Finnish singer Elli Forssell was the wife of painter Janis Rozentāls, and she was of great importance in Latvian cultural life during the early 20th century. She was a graduate of the Helsinki Conservatory and honed her skills in Milan, Rome and Paris. Forssell often appeared in concerts. Her teachers included Abraham Ojanperä, Jean Sibelius and Martin Wegelius, and her repertoire included compositions by Handel, Gluck, Mozart, Rossini, Schubert, Schumann, Sibelius, Melartin and other composers. She also sang Finnish folksongs.

Elli Forssell’s family was part of the Finnish intelligentsia. Her father, Adolf Theodor Forssell, was a civil servant in the agricultural board in Helsinki. Mother Anna Wendla Augusta Forssell (née Bonsdorff) had a good musical education, and when her daughter began to sing, she sometimes accompanied her on the piano. Sister Anna studied violin performance at the Helsinki Conservatory and then honed her skills in Munich.

Among Elli’s friends when she was a child were the future Finnish textile artist Ilona Jalava and singer Aino Akti. When she was a teenager, one of her friends was composer Erkki Melartin, who would go on to become the rector of the conservatory. Elli’s cousin is the distinguished Finnish author Maila Talvio.

In late 1902, Elli Forssell appeared in Rīga as part of a concert tour. Janis Rozentāls, who was interested in Finnish culture, was in the audience. The concert left a deep impression on him, particularly in terms of Sibelius’ “Black Roses”. Janis and Elli met at a party that was organised after the concert in her honour by the family of lawyer Friedrich Groswald.

Nine days after meeting Elli, Rozentāls wrote to her father: “The best and most beautiful that I can say is that I fell in love with Elli from the first glance.
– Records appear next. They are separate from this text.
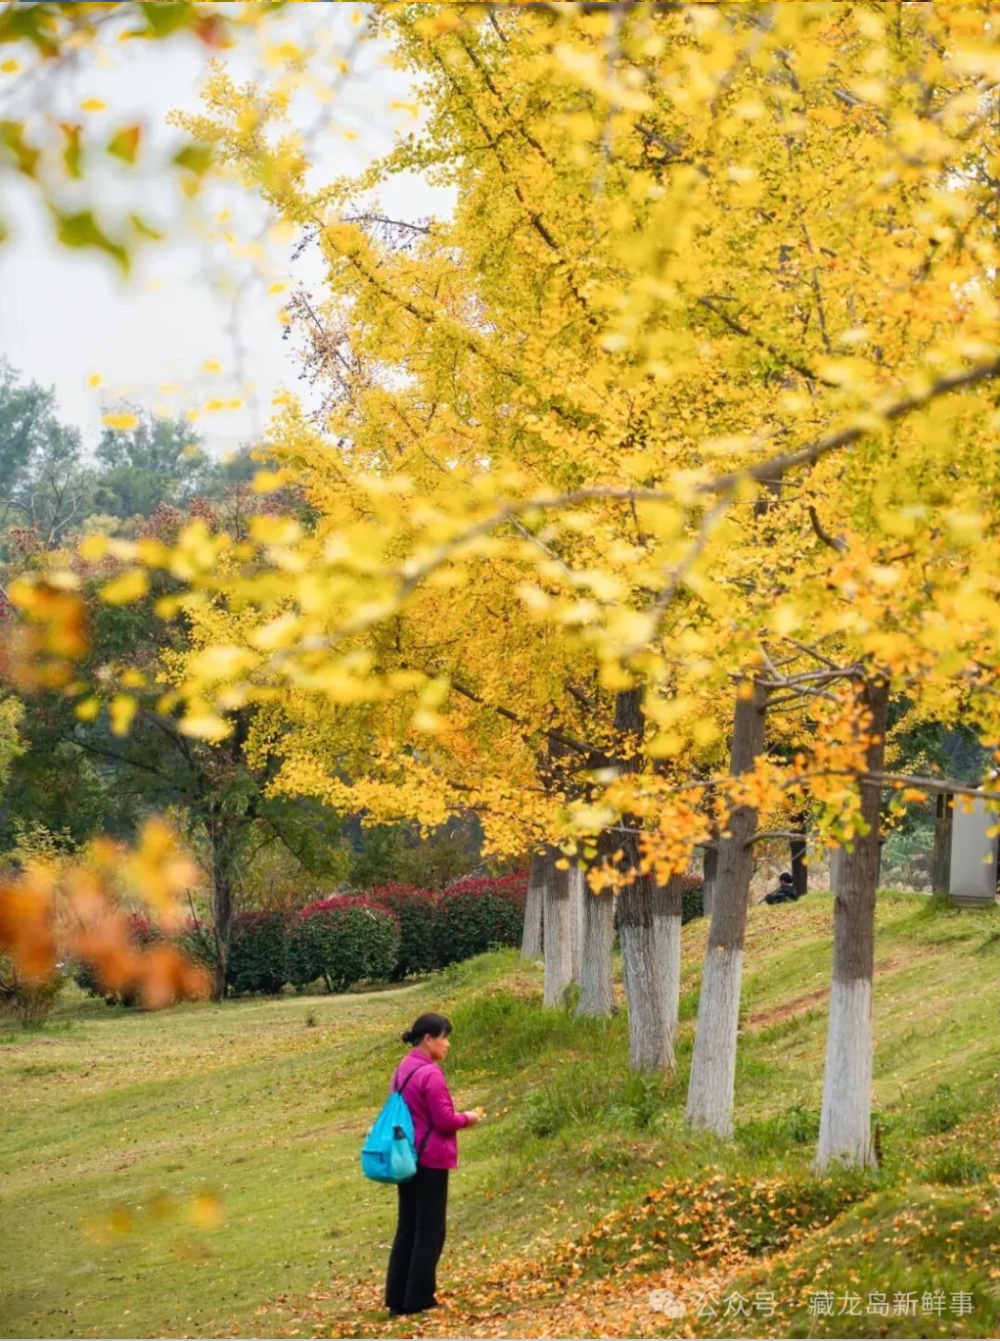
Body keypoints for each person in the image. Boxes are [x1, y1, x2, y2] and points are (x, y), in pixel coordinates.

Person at [384, 1012, 482, 1317]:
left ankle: (397, 1299)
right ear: (428, 1039)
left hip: (406, 1158)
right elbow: (443, 1121)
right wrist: (469, 1117)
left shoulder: (402, 1069)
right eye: (444, 1037)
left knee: (408, 1228)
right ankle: (420, 1299)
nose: (448, 1044)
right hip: (430, 1159)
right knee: (430, 1230)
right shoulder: (431, 1074)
I would never have believed that someone would experience such love. I fell that I know much about her essence, her soul and her appearance. It is as if we have known each other for 1,000 years. My most hidden and ideal ideas about the image of a woman have been seen and experienced since early youth, and now this ideal stands before my eyes. I immediately felt and will feel more and more, as if I had only loved her from antiquity. I will always love her like no one else could do. I don’t know how this happened, but it was so simple and amazing. We did not need to explain ourselves, and or souls were so clearly open to one another. We both knew that we belong and will forever belong to one another. No matter what, we will live for one another, and we will be happy.”

Theodor Forssell replied to his future son-in-law: “From the very beginning I was very happy that my Elli will be able to cast a bridge between two small nations that face the same situation in relation to the tsarism that is ruling us. You Latvians can learn a few things from us, but we should learn from you how a sustainable nation can preserve its nationality under very difficult external circumstances.”

After their wedding, Elli became an active participant in social and cultural life in Rīga. She did not appear in concert as often as before the marriage, but she continued to perform in Latvia and Estonia. Elli learned new songs by Alfrēds Kalniņš and Emīls Dārziņš, as well as Latvian folksongs. Judging from reviews of her performances, Elli’s mastery was increasing all the time.

Elli was destined to live much longer than her husband. In 1920, she and her children returned to Latvia, and this was her explanation: “I want to raise Rozentāls’ children as the same kinds of patriots as their father were. I could not and did not want to break my links to the Latvian nation.” While living in Rīga, Elli helped to establish friendly links between Latvia and her native Finland.